More specifically, it was an island where the Russians tested their missile and satellite radar.
“Our mission was to go up there and we knew from other intelligence that they were going to be testing in the month of October and November of 1965,” Cassidy. “In all the history that you’ll find online of the Halfbeak there’s nothing mentioned about this because it’s been wiped clean.”
To keep the boat quiet, the transmitting tubes and radio communications were taken out.
“So when we left we really had no way to communicate with the outside world,” Cassidy said.
The numbers on the outside of the boat identifying it as American were also painted over by Cassidy and other crew members.
The job was to record all the electronic counter measures off of other submarines, Russian submarines and aircraft, he said. And record all the telemetry they could receive from the Russian tracking station.
The first night they arrived in the area, they were able to get “some stuff,” Cassidy said, but the crew figured it’d be more active in the daytime. “And it was,” he said.
That next day they killed the diesel engines to “go down a little deeper,” and just keep the electronic counter measures mast up. They could only go about three or four knots otherwise the ECM mast would create a wake.
“We got some pretty good stuff,” Cassidy said.
One night while Cassidy was listening on the equipment and he heard a radar that he was able to identify as TU 95 Bear Bomber, the Russians long-range surveillance aircraft at the time. The CTs compiled a book that said “if you were listening on such and such a frequency and you heard a radar signal with a specific sweep sound and a sweep rotation rate, it might be this,” Cassidy explained of how he was able to identify the aircraft.

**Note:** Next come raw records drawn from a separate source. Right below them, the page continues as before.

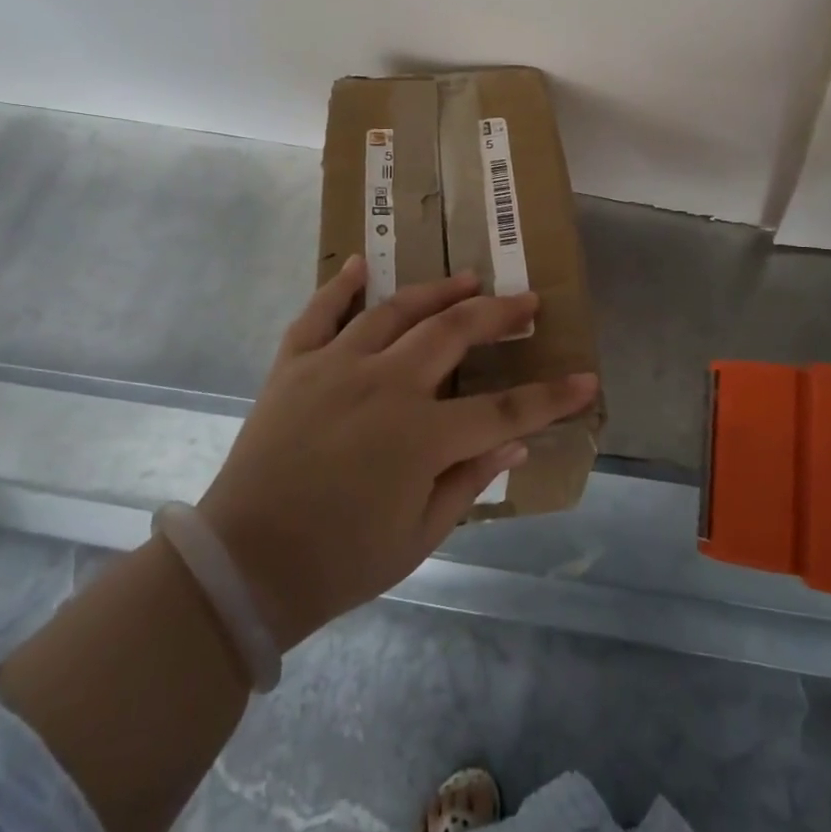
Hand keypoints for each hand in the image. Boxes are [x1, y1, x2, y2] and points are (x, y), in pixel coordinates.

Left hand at [196, 257, 597, 650]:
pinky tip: (360, 264)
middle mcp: (384, 385)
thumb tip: (516, 442)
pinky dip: (340, 285)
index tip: (586, 379)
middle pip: (454, 334)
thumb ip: (469, 481)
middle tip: (526, 301)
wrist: (243, 567)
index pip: (504, 409)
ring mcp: (336, 367)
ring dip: (437, 290)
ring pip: (396, 310)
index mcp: (420, 436)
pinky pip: (319, 313)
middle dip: (498, 315)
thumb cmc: (339, 563)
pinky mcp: (295, 365)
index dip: (551, 397)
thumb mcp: (418, 537)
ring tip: (468, 277)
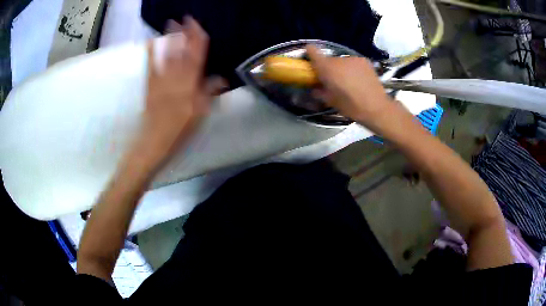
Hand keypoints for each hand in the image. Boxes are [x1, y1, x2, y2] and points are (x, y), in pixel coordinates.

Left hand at [136, 17, 225, 166]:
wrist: (154, 141)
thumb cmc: (179, 131)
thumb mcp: (200, 115)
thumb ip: (209, 94)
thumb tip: (221, 78)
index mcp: (190, 86)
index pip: (196, 57)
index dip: (198, 40)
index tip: (199, 26)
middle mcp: (175, 79)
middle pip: (182, 51)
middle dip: (185, 33)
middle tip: (187, 17)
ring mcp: (160, 80)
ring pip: (167, 54)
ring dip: (170, 37)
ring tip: (172, 22)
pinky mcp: (149, 85)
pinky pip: (150, 65)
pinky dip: (150, 52)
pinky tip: (150, 41)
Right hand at [306, 45, 404, 132]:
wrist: (376, 107)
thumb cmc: (350, 106)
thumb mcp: (330, 101)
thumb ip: (319, 92)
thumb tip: (315, 88)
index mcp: (327, 68)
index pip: (312, 51)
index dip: (309, 53)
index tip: (310, 60)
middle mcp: (338, 60)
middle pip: (329, 60)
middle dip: (328, 68)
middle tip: (333, 81)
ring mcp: (352, 59)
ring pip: (341, 62)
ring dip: (341, 68)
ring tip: (348, 82)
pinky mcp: (364, 61)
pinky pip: (353, 63)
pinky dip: (352, 68)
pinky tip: (358, 79)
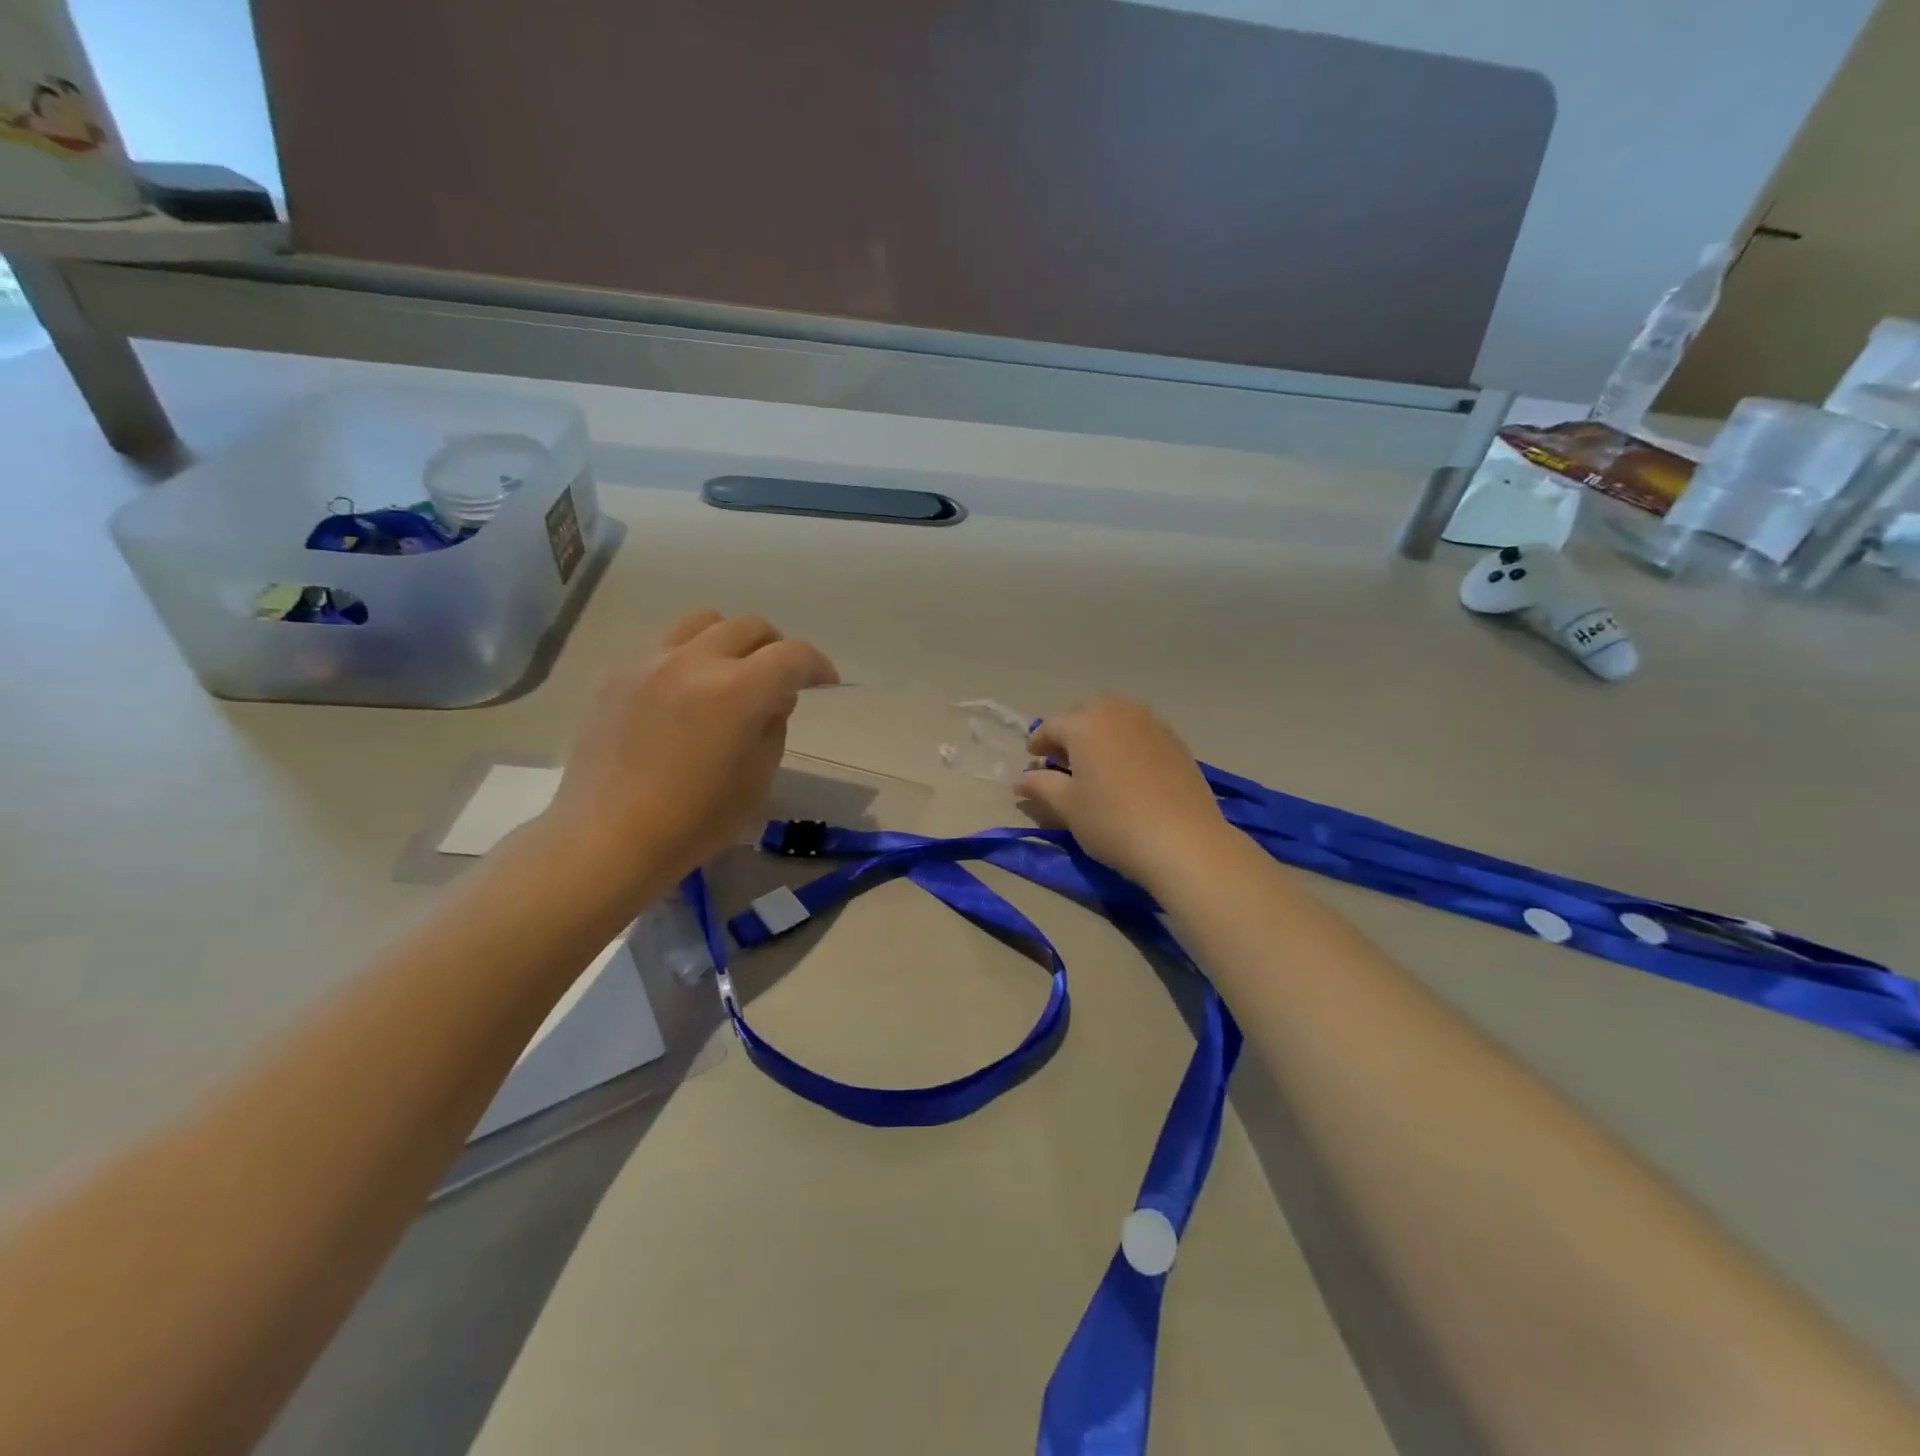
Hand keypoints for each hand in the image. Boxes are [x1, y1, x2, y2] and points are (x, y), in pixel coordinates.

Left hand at [539, 610, 836, 906]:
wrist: (606, 839)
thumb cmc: (693, 822)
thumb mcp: (758, 780)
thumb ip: (773, 727)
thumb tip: (772, 699)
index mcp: (737, 691)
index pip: (793, 656)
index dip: (818, 666)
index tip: (825, 683)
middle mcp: (694, 661)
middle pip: (750, 627)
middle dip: (777, 649)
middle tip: (779, 681)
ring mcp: (650, 662)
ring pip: (705, 622)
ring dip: (731, 641)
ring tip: (731, 674)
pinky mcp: (617, 674)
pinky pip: (665, 644)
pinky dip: (690, 656)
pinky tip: (685, 692)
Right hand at [1017, 696, 1231, 891]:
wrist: (1183, 841)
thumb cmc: (1113, 821)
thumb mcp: (1067, 806)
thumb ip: (1040, 786)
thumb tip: (1020, 780)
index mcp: (1085, 724)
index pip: (1052, 726)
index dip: (1038, 743)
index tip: (1032, 761)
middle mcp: (1118, 713)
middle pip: (1085, 712)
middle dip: (1069, 731)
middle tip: (1062, 760)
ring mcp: (1152, 724)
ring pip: (1116, 716)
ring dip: (1099, 731)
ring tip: (1095, 761)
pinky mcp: (1176, 742)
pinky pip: (1141, 730)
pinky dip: (1126, 740)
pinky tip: (1127, 768)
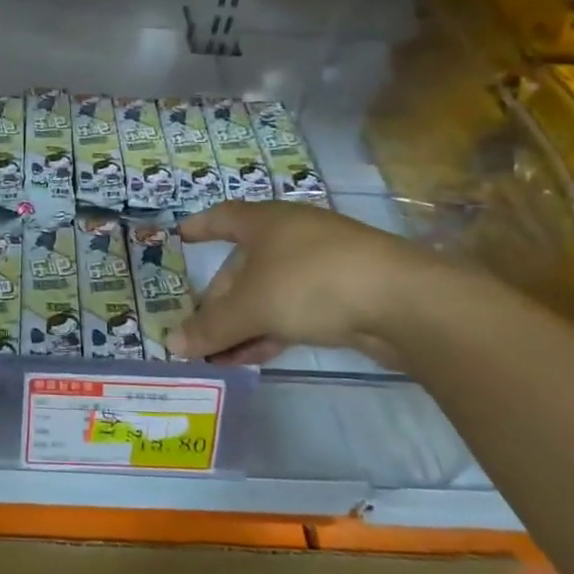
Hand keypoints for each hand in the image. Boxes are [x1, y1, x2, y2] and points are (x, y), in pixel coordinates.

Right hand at [166, 200, 426, 366]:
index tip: (180, 237)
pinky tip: (255, 356)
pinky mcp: (344, 293)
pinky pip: (294, 309)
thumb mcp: (251, 307)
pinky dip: (271, 329)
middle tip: (198, 330)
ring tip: (220, 355)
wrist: (401, 301)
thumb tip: (172, 343)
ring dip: (243, 322)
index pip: (223, 217)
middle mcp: (291, 236)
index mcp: (265, 222)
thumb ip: (211, 327)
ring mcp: (321, 264)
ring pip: (269, 291)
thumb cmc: (311, 283)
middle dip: (219, 299)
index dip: (200, 227)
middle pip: (243, 265)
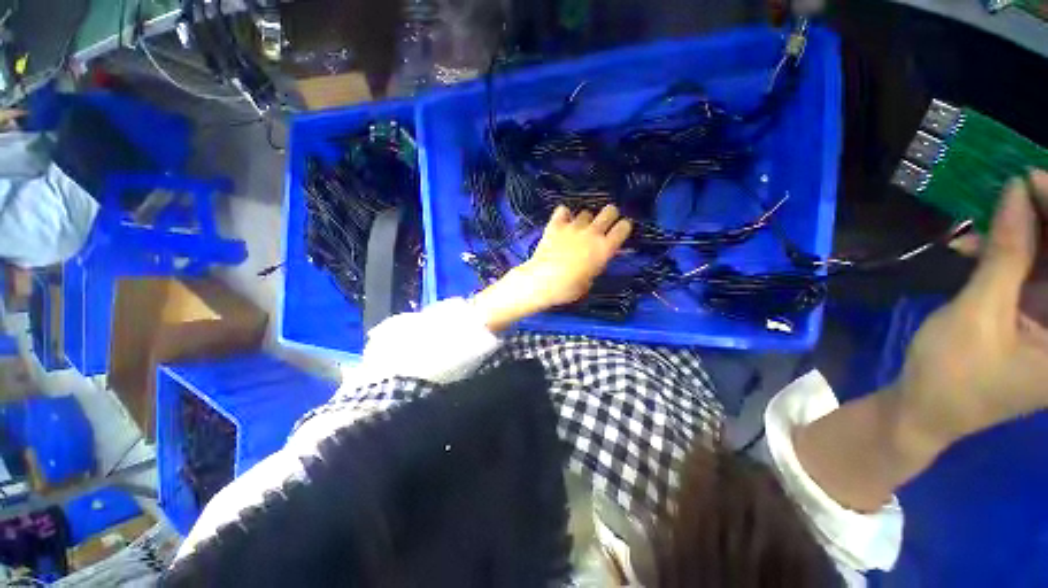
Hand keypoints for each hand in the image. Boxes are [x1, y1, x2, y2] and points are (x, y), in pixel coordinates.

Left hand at [472, 205, 632, 330]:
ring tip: (577, 230)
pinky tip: (562, 223)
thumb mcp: (589, 281)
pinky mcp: (556, 224)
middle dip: (609, 216)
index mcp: (604, 248)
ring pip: (586, 212)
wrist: (542, 281)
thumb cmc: (568, 288)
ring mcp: (573, 226)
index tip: (619, 232)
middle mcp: (592, 233)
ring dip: (585, 220)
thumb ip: (596, 265)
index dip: (623, 227)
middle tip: (602, 226)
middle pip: (610, 211)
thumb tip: (597, 258)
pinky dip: (564, 215)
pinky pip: (563, 210)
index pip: (624, 227)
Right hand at [794, 171, 1047, 512]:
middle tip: (1016, 189)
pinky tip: (979, 248)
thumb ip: (1006, 255)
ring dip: (1023, 238)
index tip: (1034, 180)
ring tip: (989, 220)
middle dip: (1044, 222)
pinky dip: (1010, 257)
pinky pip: (1033, 276)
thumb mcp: (978, 313)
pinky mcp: (1037, 321)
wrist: (926, 409)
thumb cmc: (952, 373)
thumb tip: (1017, 191)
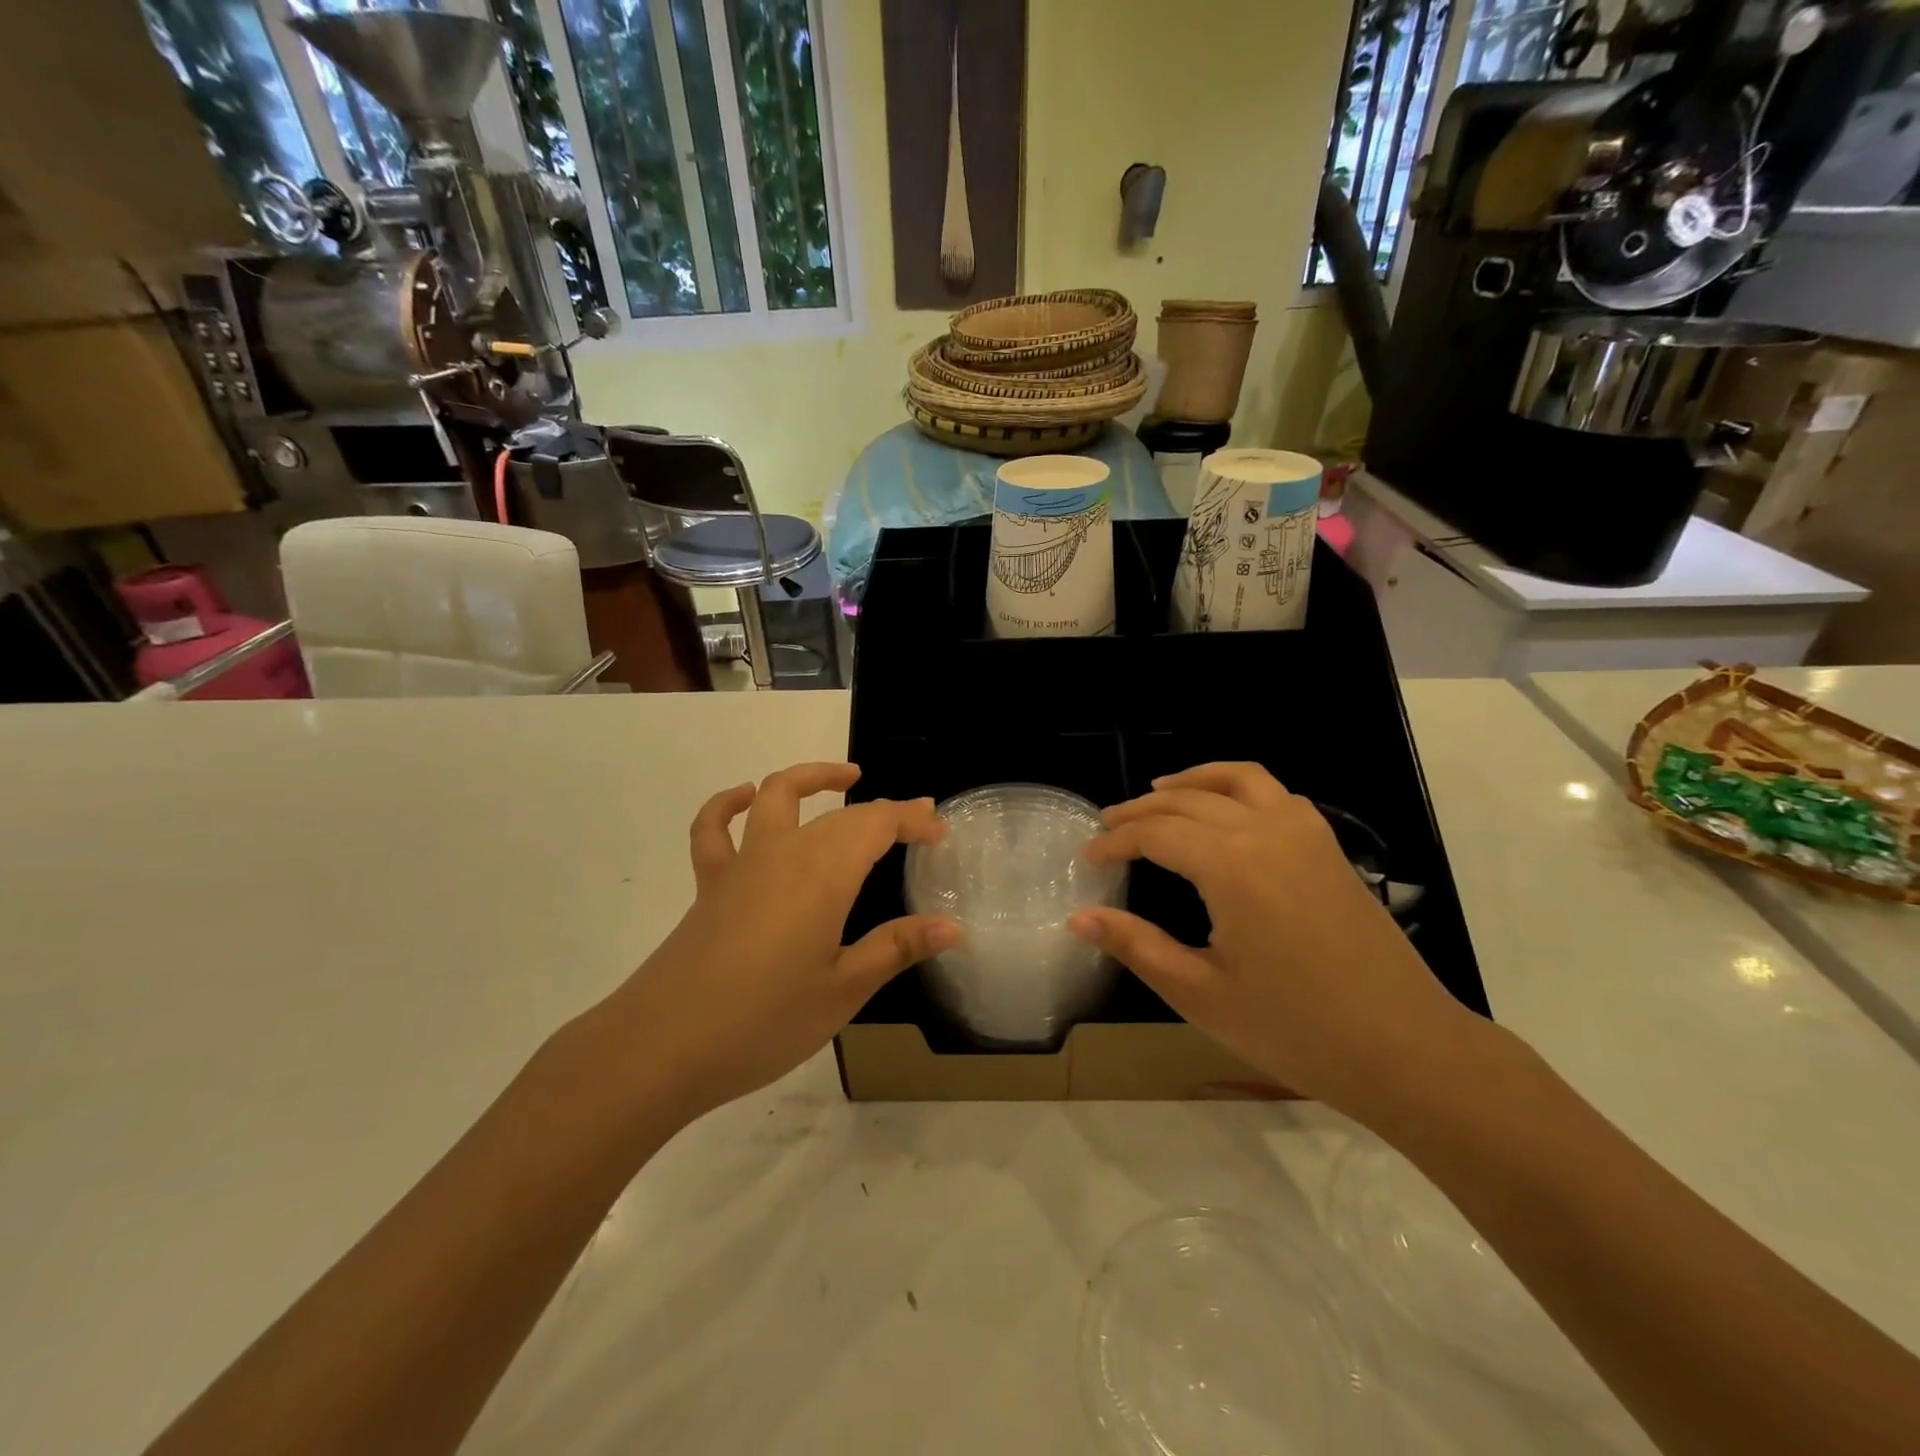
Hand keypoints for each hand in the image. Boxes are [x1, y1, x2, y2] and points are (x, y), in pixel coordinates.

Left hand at [601, 763, 958, 1121]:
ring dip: (812, 779)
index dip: (912, 820)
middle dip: (882, 810)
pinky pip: (714, 828)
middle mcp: (784, 852)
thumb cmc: (764, 1021)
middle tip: (914, 823)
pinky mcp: (709, 883)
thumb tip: (952, 926)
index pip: (878, 824)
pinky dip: (729, 803)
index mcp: (824, 873)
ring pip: (776, 795)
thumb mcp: (843, 991)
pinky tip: (745, 798)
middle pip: (840, 814)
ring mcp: (741, 863)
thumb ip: (896, 948)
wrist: (662, 1046)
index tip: (940, 831)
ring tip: (845, 779)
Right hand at [1069, 762, 1477, 1120]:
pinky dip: (1240, 789)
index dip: (1116, 841)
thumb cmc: (1295, 1029)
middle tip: (1108, 826)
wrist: (1407, 1051)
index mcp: (1230, 866)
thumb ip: (1136, 946)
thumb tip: (1078, 917)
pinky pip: (1277, 795)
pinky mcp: (1330, 848)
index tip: (1087, 857)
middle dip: (1142, 810)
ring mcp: (1306, 834)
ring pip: (1239, 780)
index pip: (1156, 834)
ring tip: (1160, 790)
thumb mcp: (1200, 994)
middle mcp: (1266, 832)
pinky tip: (1228, 814)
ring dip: (1194, 780)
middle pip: (1189, 801)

“So I call the captain, I say “Hey, I got this TU-95. Strength is really, really weak though,” Cassidy recalled.
The captain asked him to find out where the aircraft was coming from.
All of a sudden the radar strength hit the strongest level. The aircraft was right over the Halfbeak, which promptly pulled its mast down and dove down.
“We didn’t find out until later, until these tapes went back to NSA (the National Security Agency), that the Russians had a way of reducing the power of their radar but still keeping all the parameters that they could to sweep out further,” Cassidy said.
The crew went back the next night to go in closer. The guy on the periscope noticed something bizarre floating all around in the water. It was logs. Cassidy said the crew suspected the Russians dumped the logs in the water “so we couldn’t raise anything.”
“So we played up there for a while and then sonar says I’ve got two vessels with four high speed screws approaching us. Only one thing that could be, it was a Cruckley-class destroyer … We heard this noise and sonar says drop the depth charge. We had stuff broken,” Cassidy said, but he said he couldn’t say anything further.
Halfbeak returned home with “a lot of good intelligence,” he said.